Most armies can manage a really nasty general. For my HE I often use a prince on dragon with a 2+ rerollable armour save and 4+ ward... which is normally plenty but does mean Im vulnerable to war machines and killing blow. Although the hardest HE would probably be: prince on barded steed with golded shield, vembraces of defence, talisman of loec and a lance. He's likely to charge but has ASF anyway so 4 S4-6 attacks which if you use the talisman reroll to hit/wound and all successful saves taken against it... so he would kill most nasty things and then he has a rerollable 2+ save with 4++ ward and you have to reroll all successful hits against him in combat (and should be hidden in a unit for shooting purposes.

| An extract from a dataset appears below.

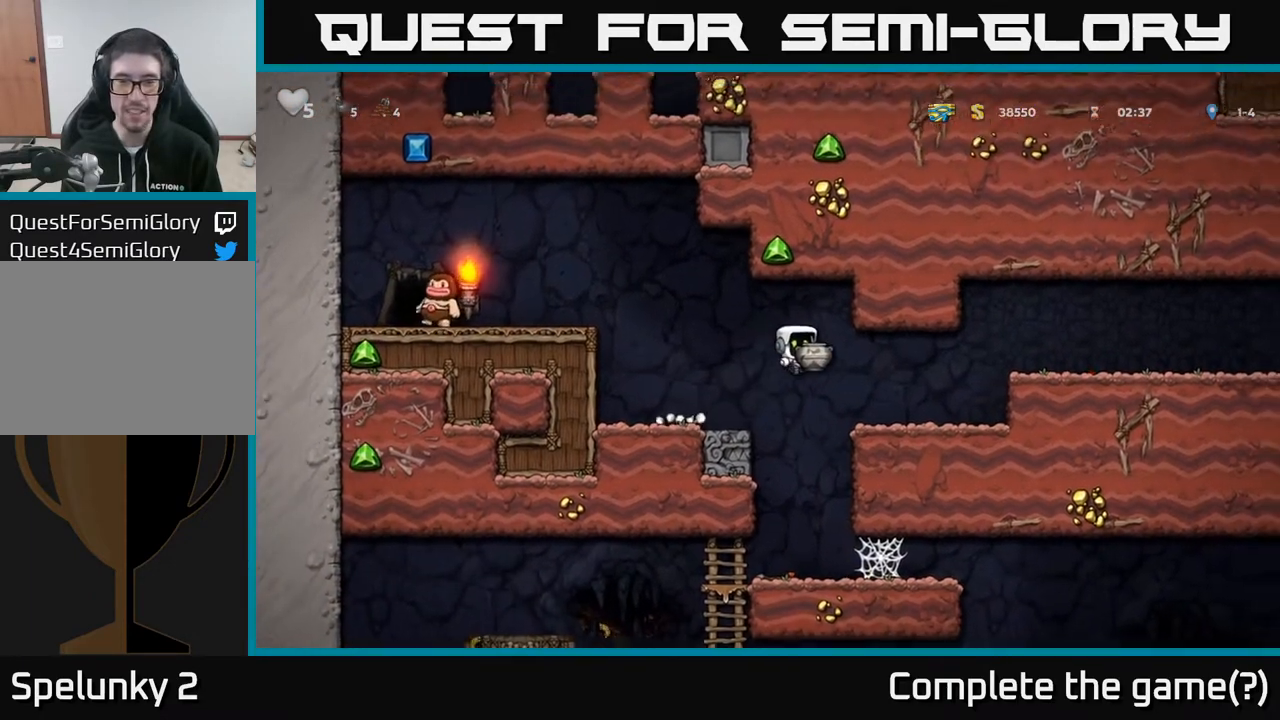
{"buttons": ["DPAD_RIGHT"], "left_stick": "center", "right_stick": "center", "events": [[267, "A", "down"], [467, "A", "up"]]}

As for the hardest of all to kill I would say it would have to be a DE dreadlord. Pendant of khaleth is just evil, he can have regen (always forget teh item's name though) and if mounted on a cold one can easily get a 1+ armour save. So if you hit him with a S3 weapon he has a 2+/3-/4+ save, or with a S6 weapon 5+/5-/4+.. its actually quite silly that he is best protected against S5 weapons (only taking 1 in 24 wounds)....


----------



## stevenhassell (Aug 5, 2009)

> But yeah you still get hw shield bonus with magic weapons if you are on foot


nope you dont get it cause a magic weapon is not classified as a "HAND WEAPON" as statted the the GW errata


----------